It highly depends on rasterization of the depth at the vertex positions, and how accurate your ‘world to screen coordinate’ projection function is (but to a lesser degree). If the depth changes alot between frames, the tags may flicker.
I’ve implemented something similar before. Slight differences in the rasterized vs. projected depth coordinates caused the tags to flicker, because the depth value would one frame be deeper (invisible), and the next to be exactly the same or larger (visible). Because the distribution of the depth buffer is non-linear, you can’t simply add a depth margin to counter this.
I did not use the projected winZ component returned by gluProject, as it is in linear space, and the depth buffer is non-linear. You could probably use winZ to calculate it proper, but you have to get the exact formula that the GL implementation uses or add a margin.
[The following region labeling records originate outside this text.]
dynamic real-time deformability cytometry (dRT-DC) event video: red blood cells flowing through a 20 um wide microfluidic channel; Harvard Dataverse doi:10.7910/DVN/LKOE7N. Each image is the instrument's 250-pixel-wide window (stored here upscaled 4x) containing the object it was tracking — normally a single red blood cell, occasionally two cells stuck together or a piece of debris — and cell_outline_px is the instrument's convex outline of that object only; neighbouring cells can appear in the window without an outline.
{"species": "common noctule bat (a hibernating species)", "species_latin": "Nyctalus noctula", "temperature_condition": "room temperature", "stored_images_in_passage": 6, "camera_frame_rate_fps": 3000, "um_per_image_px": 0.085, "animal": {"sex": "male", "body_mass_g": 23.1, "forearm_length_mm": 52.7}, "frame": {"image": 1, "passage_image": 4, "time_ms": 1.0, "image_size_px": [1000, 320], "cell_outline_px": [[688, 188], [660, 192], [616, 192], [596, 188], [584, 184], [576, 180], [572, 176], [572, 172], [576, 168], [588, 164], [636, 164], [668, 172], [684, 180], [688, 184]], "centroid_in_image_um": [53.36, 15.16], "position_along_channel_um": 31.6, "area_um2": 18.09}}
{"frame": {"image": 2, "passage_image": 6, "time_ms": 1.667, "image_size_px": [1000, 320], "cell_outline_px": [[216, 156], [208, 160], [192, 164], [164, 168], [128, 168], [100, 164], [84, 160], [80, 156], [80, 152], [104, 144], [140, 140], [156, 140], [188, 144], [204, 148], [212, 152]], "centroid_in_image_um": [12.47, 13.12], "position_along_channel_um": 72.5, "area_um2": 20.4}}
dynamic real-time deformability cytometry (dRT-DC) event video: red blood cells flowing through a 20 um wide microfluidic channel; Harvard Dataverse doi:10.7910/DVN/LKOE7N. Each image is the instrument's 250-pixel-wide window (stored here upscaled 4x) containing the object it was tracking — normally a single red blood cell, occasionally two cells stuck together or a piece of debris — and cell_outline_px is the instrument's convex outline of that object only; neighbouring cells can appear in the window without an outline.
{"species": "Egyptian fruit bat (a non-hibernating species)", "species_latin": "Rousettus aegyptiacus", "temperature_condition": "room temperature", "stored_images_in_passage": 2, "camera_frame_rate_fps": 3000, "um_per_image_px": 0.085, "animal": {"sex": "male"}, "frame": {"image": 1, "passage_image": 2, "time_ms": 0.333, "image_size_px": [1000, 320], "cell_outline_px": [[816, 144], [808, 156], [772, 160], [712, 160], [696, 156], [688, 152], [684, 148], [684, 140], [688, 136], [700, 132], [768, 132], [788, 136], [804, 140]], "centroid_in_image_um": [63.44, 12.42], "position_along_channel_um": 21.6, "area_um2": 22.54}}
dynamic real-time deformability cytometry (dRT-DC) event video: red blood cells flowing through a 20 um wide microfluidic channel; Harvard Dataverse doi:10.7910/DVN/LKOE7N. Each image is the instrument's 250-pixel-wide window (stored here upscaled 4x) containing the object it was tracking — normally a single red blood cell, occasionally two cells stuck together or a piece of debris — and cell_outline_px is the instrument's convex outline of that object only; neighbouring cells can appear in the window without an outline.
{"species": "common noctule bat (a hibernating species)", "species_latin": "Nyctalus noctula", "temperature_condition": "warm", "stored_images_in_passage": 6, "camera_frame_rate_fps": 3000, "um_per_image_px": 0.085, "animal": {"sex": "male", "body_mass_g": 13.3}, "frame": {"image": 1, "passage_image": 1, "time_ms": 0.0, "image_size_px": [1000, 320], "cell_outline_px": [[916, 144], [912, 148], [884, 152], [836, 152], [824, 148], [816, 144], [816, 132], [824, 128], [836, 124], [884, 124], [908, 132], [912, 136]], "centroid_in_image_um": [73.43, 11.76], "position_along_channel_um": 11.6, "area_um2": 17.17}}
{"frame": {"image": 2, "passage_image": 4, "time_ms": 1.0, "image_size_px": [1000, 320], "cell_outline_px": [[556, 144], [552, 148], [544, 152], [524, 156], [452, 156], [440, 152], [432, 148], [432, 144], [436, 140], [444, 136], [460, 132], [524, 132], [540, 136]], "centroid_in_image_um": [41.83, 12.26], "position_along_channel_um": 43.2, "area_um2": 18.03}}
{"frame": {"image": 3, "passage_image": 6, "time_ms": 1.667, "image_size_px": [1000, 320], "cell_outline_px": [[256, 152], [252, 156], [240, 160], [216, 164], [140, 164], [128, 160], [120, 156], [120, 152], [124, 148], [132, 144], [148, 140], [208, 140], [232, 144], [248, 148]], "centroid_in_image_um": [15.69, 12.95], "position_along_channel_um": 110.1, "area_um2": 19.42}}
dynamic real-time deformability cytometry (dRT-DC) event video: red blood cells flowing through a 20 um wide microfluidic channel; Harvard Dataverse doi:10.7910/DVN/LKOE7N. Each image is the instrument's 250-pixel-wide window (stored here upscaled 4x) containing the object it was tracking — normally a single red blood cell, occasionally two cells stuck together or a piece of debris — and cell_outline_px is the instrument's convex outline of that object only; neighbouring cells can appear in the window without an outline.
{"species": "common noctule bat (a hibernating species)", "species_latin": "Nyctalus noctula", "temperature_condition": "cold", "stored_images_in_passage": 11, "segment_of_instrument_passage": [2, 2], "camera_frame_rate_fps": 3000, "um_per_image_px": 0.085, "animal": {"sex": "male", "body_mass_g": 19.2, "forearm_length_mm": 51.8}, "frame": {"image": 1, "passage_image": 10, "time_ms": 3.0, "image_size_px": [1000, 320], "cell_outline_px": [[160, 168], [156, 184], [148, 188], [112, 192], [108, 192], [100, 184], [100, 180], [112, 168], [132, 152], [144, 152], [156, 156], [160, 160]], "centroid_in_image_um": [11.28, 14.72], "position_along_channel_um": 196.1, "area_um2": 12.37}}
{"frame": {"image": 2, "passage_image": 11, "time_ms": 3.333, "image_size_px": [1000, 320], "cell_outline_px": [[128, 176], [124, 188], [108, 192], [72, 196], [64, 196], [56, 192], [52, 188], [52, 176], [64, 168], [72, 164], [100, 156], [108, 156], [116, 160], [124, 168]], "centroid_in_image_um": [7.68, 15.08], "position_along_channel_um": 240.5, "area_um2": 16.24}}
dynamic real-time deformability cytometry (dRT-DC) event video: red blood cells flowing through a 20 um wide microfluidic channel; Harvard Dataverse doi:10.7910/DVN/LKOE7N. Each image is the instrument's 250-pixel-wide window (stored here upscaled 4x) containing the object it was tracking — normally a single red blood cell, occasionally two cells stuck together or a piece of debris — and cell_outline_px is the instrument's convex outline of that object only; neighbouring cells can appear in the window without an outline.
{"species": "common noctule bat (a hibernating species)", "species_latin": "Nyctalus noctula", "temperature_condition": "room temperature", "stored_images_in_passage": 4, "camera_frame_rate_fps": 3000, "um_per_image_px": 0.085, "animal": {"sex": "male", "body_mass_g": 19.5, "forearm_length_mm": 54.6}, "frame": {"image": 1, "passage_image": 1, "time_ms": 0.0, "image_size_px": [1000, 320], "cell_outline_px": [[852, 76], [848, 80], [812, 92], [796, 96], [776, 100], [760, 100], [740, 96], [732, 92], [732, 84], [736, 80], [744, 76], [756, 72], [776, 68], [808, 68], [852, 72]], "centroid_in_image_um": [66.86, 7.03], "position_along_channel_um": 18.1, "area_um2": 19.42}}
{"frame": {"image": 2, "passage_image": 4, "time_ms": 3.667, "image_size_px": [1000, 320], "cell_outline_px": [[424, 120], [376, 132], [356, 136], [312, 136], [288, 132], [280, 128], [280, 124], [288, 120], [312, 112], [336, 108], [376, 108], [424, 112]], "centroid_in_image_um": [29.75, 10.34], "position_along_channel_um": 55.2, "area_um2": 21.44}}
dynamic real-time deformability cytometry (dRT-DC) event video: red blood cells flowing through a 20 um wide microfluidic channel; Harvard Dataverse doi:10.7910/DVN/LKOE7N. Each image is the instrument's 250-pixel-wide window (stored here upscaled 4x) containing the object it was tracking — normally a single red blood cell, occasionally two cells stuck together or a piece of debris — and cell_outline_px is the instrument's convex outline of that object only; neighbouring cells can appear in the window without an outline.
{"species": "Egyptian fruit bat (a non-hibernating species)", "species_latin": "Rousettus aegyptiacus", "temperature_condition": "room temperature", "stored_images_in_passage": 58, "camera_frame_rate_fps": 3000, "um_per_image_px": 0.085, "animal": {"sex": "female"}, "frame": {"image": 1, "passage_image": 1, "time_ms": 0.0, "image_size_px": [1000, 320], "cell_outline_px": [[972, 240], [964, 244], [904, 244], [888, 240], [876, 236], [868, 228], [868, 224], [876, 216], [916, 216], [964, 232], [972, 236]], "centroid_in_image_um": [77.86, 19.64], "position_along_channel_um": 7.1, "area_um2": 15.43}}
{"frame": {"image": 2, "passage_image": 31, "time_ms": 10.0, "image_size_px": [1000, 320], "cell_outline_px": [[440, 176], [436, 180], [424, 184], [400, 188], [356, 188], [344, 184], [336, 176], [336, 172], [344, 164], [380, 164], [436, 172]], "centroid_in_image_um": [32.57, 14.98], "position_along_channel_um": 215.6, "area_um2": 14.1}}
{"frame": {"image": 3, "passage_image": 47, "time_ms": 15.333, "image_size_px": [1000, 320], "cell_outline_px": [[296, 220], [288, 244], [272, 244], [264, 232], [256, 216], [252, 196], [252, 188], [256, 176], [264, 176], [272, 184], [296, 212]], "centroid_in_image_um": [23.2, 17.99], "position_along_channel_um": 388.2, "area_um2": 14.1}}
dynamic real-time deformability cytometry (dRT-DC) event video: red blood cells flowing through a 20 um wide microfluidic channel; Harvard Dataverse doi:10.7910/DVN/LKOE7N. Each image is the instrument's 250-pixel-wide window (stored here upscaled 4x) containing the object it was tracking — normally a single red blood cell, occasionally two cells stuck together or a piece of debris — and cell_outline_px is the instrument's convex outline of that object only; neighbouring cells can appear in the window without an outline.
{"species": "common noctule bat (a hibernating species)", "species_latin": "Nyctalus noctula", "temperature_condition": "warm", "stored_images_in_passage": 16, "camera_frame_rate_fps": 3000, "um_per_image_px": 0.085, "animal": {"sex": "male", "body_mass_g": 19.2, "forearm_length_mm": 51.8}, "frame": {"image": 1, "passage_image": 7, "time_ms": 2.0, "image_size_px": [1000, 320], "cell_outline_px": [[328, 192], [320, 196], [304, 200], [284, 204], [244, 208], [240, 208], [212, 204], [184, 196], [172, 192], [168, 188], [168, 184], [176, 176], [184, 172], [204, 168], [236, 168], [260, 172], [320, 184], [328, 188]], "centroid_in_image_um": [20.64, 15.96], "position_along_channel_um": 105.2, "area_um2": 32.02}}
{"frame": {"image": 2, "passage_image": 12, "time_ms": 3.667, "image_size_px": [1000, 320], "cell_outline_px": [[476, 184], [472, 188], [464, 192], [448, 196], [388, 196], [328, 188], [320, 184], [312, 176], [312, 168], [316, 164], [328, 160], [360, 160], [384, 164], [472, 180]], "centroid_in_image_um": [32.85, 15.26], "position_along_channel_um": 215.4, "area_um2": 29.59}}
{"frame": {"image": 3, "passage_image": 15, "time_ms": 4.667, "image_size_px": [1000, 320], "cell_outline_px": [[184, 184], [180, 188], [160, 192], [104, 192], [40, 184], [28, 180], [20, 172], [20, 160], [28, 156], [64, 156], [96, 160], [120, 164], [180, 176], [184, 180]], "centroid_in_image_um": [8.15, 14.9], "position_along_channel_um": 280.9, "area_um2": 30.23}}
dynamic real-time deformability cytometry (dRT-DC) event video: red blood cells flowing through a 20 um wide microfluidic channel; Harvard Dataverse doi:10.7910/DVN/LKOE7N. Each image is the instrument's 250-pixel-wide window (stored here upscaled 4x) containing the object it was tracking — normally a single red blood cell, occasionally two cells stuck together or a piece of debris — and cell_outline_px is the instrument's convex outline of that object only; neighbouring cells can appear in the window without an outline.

If I recall correctly, I did it like this:
- render visible scene
- disable color buffer rendering (glColorMask) and clear depth buffer
- glPointSize(3), to take in account inaccuracy of project function and badly implemented rasterization (read Intel graphics drivers)
- render vertices as GL_POINTS to depth buffer
- loop through vertices and project these to get the screen coordinates, store these
- loop through vertices and read back depth from z-buffer, store this
- render occluder (e.g. solid cube)
- loop through vertices second time, and read back depth, store as well
- setup 2d view projection (for 2d font/tag drawing etc)
- loop through vertices and do the depth compare, if visible draw tag, if invisible skip
I had a structure for each vertex something like this:
struct vert
{
vec3 pos; // world space position
int screen_x; // projected screen space X
int screen_y; // projected screen space Y
float depth_1; // read back depth at screen space X,Y before occluder is drawn
float depth_2; // read back depth at screen space X,Y after occluder is drawn
};
Keep in mind this way vertices may also occlude other vertices (in my case this was desirable), but can be avoided if you dot he whole process for vertices individually (not recommended!).
As you can see, lots of glReadPixels with means lots of stalls. In my application this was ok, as it wasn’t real-time.
IMO, better to draw the tags into the 3d scene, if that is ok for your purposes. It is faster and relies less on the assumed correctness of the GL implementation. You just need to make sure the tags are scaled properly with respect to the eye position and it will work efficiently.